How to Keep Your Fermented Vegetables Submerged When Fermenting in a Glass Jar
There are a lot of vessels out there that people claim are the best for fermenting vegetables. The ideal vessel allows you to keep your vegetables submerged underneath the ever important brine.
One vessel that comes to mind is the old-school crock. These crocks are beautiful, helpful, and usually very expensive. Some varieties even come with a heavy lid that will keep those veggies under the brine.
The other vessel often used is the affordable and versatile mason or canning jar. These jars can be found easily at hardware stores and big box stores alike; and quite inexpensively I might add. The only problem is that it can be difficult to mimic the submerging abilities of the weighted crock lids.
To solve this problem many people use what are called airlock lids. These are very similar to what is used in the fermentation process for alcoholic beverages like wine. They allow gases to escape the jars while preventing outside air from penetrating the brine.
This helps to create an anaerobic environment while not having to keep your vegetables underneath the brine 100% of the time. While this may eliminate some worry, it can also get very costly. If you’d like to ferment vegetables inexpensively and maintain a high quality end product, then you’re going to want to attempt to weight down your vegetables so that they remain under the brine at all times.
A regular mouth lid. I almost exclusively ferment vegetables in wide-mouthed jars. The first reason is that these are the jars we happen to own. The second reason is because they are much easier to wash due to the wider opening. The final reason, and perhaps the most important, is because the wide mouth allows you to fit a regular mouth lid into the jar to sit on top of the vegetables.
In order to do this properly you will first want to cover your vegetables in brine up to about 1 1/2 inches from the rim. Then take a very clean regular mouth lid with ring and push it gently so that the brine comes up over the top. This acts as a weight to keep your floating vegetables submerged.
A weight + a regular mouth lid. Another option is to take the regular mouth lid, sans ring, and add it to the vegetables and brine in the jar. Then place a very clean heavy object like a rock on top of the lid, making sure it is heavy enough to weight down the lid and keep the vegetables submerged.

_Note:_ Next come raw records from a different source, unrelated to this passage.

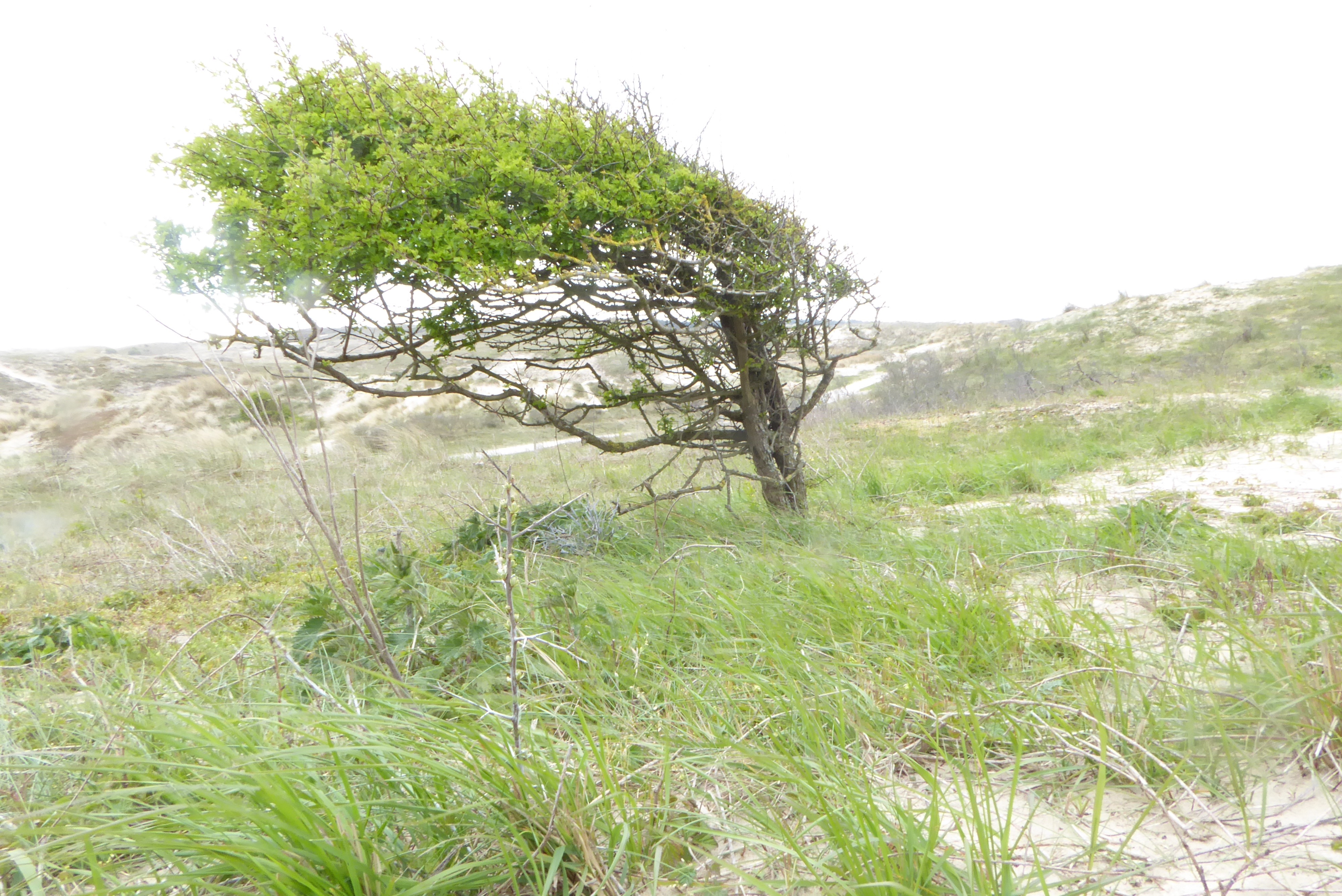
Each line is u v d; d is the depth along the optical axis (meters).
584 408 5.67
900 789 2.10
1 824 1.74
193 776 2.00
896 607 3.17
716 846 1.93
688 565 4.31
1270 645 2.44
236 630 4.16
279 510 9.12
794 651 2.83
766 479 5.84
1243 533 4.29
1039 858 1.77
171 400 21.34
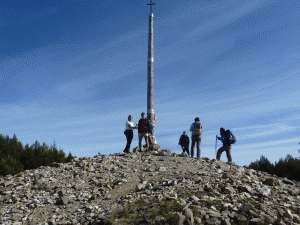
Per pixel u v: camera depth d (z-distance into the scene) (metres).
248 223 15.20
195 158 25.06
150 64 29.30
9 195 19.44
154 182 19.77
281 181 21.84
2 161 24.38
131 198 17.83
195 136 26.59
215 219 15.01
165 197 16.70
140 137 26.73
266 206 16.86
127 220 15.11
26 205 18.23
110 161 23.59
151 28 29.72
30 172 22.55
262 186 19.42
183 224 14.62
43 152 27.17
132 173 21.53
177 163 23.41
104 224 15.27
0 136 27.11
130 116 26.88
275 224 15.37
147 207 15.84
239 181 19.64
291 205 17.64
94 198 18.48
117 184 19.94
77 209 17.45
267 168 29.53
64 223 16.22
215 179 19.88
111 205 17.36
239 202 16.78
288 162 29.16
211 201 16.31
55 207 17.97
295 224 15.78
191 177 20.16
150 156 24.84
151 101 29.02
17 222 16.69
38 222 16.72
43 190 19.78
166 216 14.91
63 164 23.61
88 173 21.72
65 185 20.12
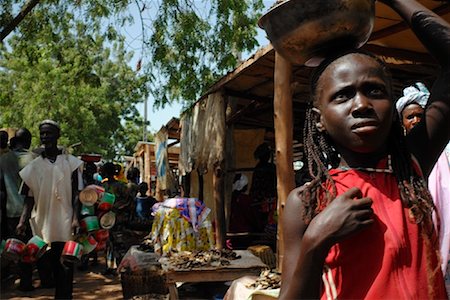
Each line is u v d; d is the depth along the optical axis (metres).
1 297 6.07
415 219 1.22
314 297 1.14
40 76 18.86
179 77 7.29
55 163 5.25
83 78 8.39
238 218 7.86
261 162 8.23
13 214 6.00
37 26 8.02
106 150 25.33
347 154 1.33
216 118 7.26
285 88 4.50
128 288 5.75
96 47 8.48
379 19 4.54
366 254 1.20
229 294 3.98
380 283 1.16
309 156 1.36
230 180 8.61
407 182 1.27
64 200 5.21
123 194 7.97
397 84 6.70
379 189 1.27
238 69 6.25
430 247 1.22
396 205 1.25
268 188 7.91
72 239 5.21
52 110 19.20
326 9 1.36
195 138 8.53
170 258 5.42
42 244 5.13
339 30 1.39
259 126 9.80
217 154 7.20
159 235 6.15
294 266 1.25
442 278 1.23
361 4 1.37
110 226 5.69
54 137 5.27
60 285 5.28
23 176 5.14
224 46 7.24
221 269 4.95
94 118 21.06
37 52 8.80
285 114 4.49
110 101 22.72
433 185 2.61
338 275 1.21
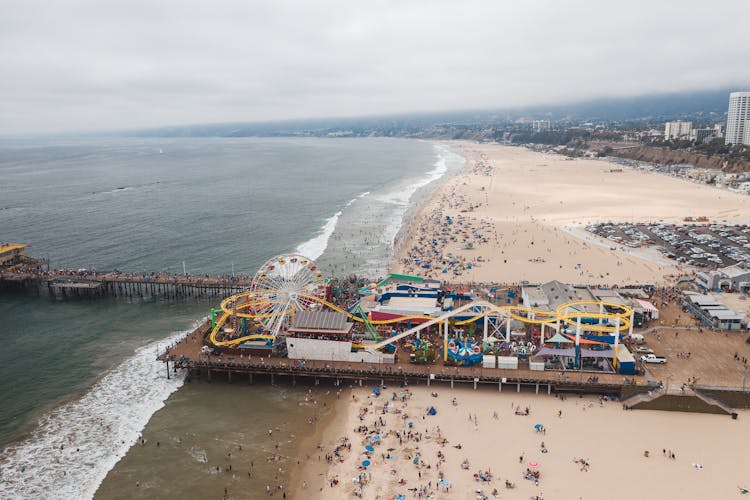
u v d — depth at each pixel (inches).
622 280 5403.5
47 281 5590.6
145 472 2760.8
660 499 2475.4
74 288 5654.5
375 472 2691.9
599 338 3688.5
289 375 3678.6
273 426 3159.5
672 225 7736.2
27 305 5226.4
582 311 4104.3
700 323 4242.1
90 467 2807.6
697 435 2967.5
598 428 3043.8
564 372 3494.1
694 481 2593.5
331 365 3651.6
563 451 2829.7
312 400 3447.3
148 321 4785.9
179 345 4008.4
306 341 3730.3
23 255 6245.1
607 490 2532.0
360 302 4367.6
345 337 3759.8
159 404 3420.3
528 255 6279.5
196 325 4662.9
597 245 6673.2
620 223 7834.6
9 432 3112.7
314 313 3858.3
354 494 2544.3
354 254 6648.6
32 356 4099.4
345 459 2815.0
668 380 3373.5
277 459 2849.4
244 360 3725.4
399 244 6894.7
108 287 5625.0
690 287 5088.6
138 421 3228.3
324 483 2642.7
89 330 4596.5
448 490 2536.9
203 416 3277.6
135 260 6515.8
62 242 7357.3
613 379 3390.7
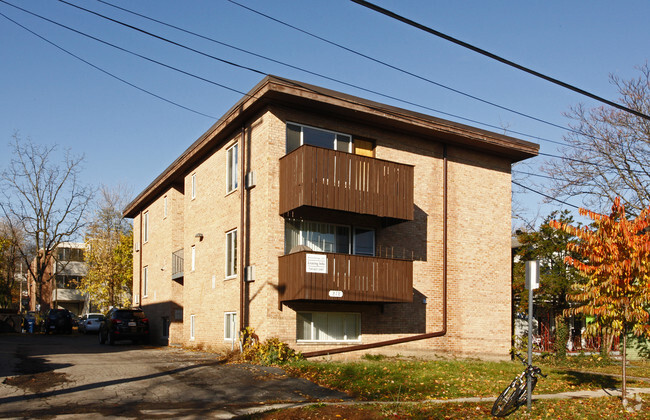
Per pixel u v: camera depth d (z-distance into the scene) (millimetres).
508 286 22938
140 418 10078
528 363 11742
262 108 18766
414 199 21062
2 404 10781
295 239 18516
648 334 12633
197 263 23734
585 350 28562
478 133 21828
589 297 13070
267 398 12328
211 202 22672
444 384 14688
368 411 10977
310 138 19125
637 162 29328
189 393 12508
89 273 49156
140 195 31922
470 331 21641
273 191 18141
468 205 22422
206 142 22219
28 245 66000
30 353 19781
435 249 21312
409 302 19531
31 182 45438
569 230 12984
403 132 20984
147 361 17516
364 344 19266
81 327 41750
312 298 16766
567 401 13141
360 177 18062
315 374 15164
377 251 19984
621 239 12523
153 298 30047
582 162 28500
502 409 11227
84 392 12180
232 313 20156
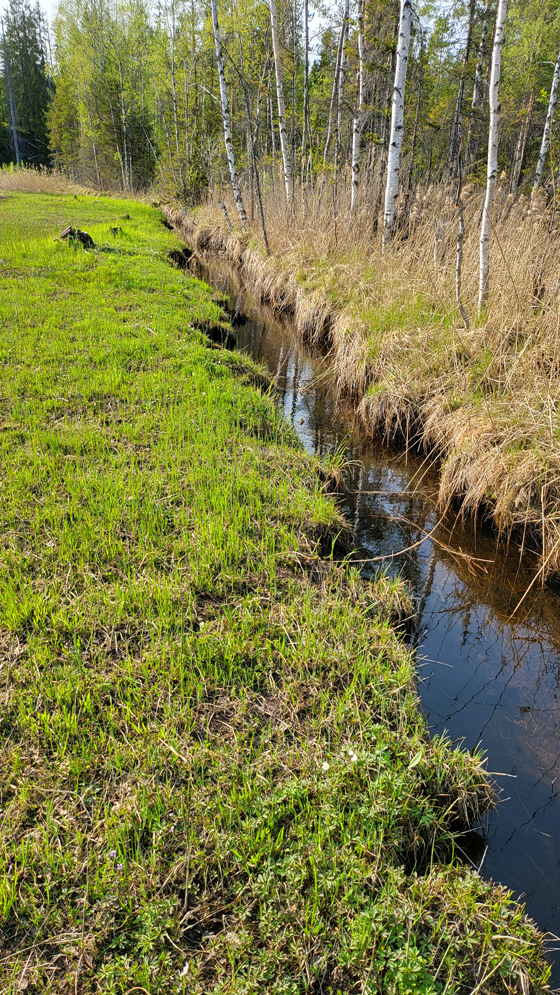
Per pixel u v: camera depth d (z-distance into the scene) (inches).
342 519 180.2
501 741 122.2
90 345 266.7
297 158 736.3
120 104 1427.2
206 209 873.5
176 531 151.7
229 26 765.3
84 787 89.5
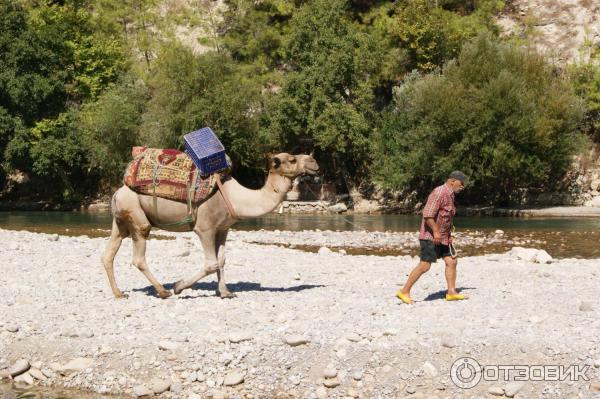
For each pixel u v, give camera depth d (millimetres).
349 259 18703
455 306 11859
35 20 57594
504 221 39031
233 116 48438
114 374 9656
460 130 44031
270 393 9023
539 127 43031
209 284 14602
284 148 52688
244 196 12375
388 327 10328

A water-filled plastic bag. This is a clever, but fairly unsustainable method of keeping your vegetables submerged. Once your vegetables are covered in brine take a small sealable plastic bag partially into the jar. Fill it with enough water to weight the vegetables down below the brine. Seal it up tight and cover your jar with the wide mouth lid.
Ferment in a large bowl and then move to a jar. If you do your fermentation in a large vessel, like a big mixing bowl, and weight it down with a plate and other clean heavy objects, you can easily keep the vegetables submerged during the crucial beginning fermentation process. Then, once the vegetables are fermented, you can transfer them and their brine to jars, still attempting to keep the brine over the veggies. This way you can still use those mason jars and get that mixing bowl back in the kitchen for other purposes.
So, once again, fermentation proves simple enough for every budget.